A powerful theological imagination is on display in this creation story: there will be enough if we only take what we need. The ability to say “enough,” of course, runs against the grain of Western economic orthodoxy. Apparently the Klamath tribes weren’t concerned about sustaining constant growth. They seemed content with the steady state of the annual salmon run.
Then, in the spirit of “more,” we dammed their river. In this moment, we proved how true their theology was. The algae-producing, bacteria-breeding, and fishing-killing dams disrupted an entire way of life. Everything they needed was in the water. Now the water is foul.
I must admit, though, that I’ve benefited from dams. They’ve made my life more convenient, more affordable, and more comfortable. Without them, I probably wouldn’t exist at all. My ancestors moved to the region to work at the Hanford nuclear site. Like all residents of central Washington, they were beneficiaries of the Columbia Basin irrigation project, one of the government’s most aggressive attempts to water the desert, at the heart of which lies Grand Coulee Dam, once the largest slab of concrete in the world.
Aldo Leopold suggested that “the modern dogma is comfort at any cost.” If so, then dams epitomize the modern moral imagination. The Klamath tribes believed in a theology of enough; dams are an extravagant performance of the dogma of more. They are modern dogma made concrete.
The clash between these two theologies runs throughout the biblical story. We see it when Jesus calls out those who build bigger barns, worry about tomorrow, and hoard their wealth at the expense of others. In this, Jesus isn’t a novel theologian. He simply makes punchy what was plain all along. We see the same clash throughout the biblical narrative, wherever humans are tempted to secure their well-being without trusting God: Eve at the tree, Abram selling away Sarai, David counting his army, Israel’s perennial attraction to false gods.

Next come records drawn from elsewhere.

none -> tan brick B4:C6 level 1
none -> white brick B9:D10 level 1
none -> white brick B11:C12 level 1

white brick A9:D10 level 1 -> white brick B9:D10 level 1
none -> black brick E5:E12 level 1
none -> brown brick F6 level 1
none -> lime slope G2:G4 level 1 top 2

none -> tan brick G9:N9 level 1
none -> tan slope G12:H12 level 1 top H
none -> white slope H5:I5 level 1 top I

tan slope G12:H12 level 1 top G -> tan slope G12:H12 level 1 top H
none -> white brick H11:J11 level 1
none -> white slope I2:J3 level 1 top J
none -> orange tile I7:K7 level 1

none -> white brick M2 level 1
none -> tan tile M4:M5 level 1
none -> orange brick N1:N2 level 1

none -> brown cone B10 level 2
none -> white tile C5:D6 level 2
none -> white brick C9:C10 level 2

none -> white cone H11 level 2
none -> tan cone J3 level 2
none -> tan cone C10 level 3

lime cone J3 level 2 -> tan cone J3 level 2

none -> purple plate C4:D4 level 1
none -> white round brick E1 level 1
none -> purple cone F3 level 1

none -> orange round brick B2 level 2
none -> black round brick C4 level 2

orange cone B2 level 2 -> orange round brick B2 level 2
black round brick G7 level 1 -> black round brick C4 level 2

And we see it today in competing visions of a river. One vision of the Creator’s abundance looks like cheap energy, extraordinary comfort, toxic reservoirs, and rotting fish. The other looks like 1 million salmon swimming up from the Pacific.
I’m not optimistic that the God of daily bread will inspire policy decisions as effectively as gods who promise to fill storehouses. Yet precisely as I pray for daily bread, I also pray for God’s kingdom to come. When I look at the Klamath River, I see signs emerging on the horizon. The Bible ends with a river, after all (Rev. 22:1). Fresh, freely flowing water is an eschatological symbol. It seems appropriate, then, to see the Klamath River dam removal project—a project that literally makes stagnant waters turn fresh—as a proleptic sign. A freely flowing river full of clean water and healthy fish is a foretaste of the world renewed, a tiny bit of new creation rushing through the present.
Perhaps it’s also a foretaste of things to come in the more immediate future. Bringing down a few dams now might inspire the moral and ecological imagination necessary for future acts of deconstruction. If we can remove these dams, maybe we can remove the Snake River dams that have choked out the West Coast’s most abundant salmon fishery. And if we can liberate these watersheds, just imagine what other forms of un-mastery might be possible.
Until then, I think Christians have a simple task: to proclaim to the world that God’s original vision of abundance is possible, if only we learn to trust it. Such a witness will be aided by better policy and fewer dams. But it doesn’t require these things. All it requires is that we publicly display our faith in the God of enough.
It remains unclear whether we can sustain our current consumption patterns while also letting rivers flow freely. Perhaps it must be one or the other. Maybe in our modern world Baal’s victory is inevitable. Unlike Elijah atop Mount Carmel, we are still waiting for the lightning to fall.
In the meantime, at least a few dams will.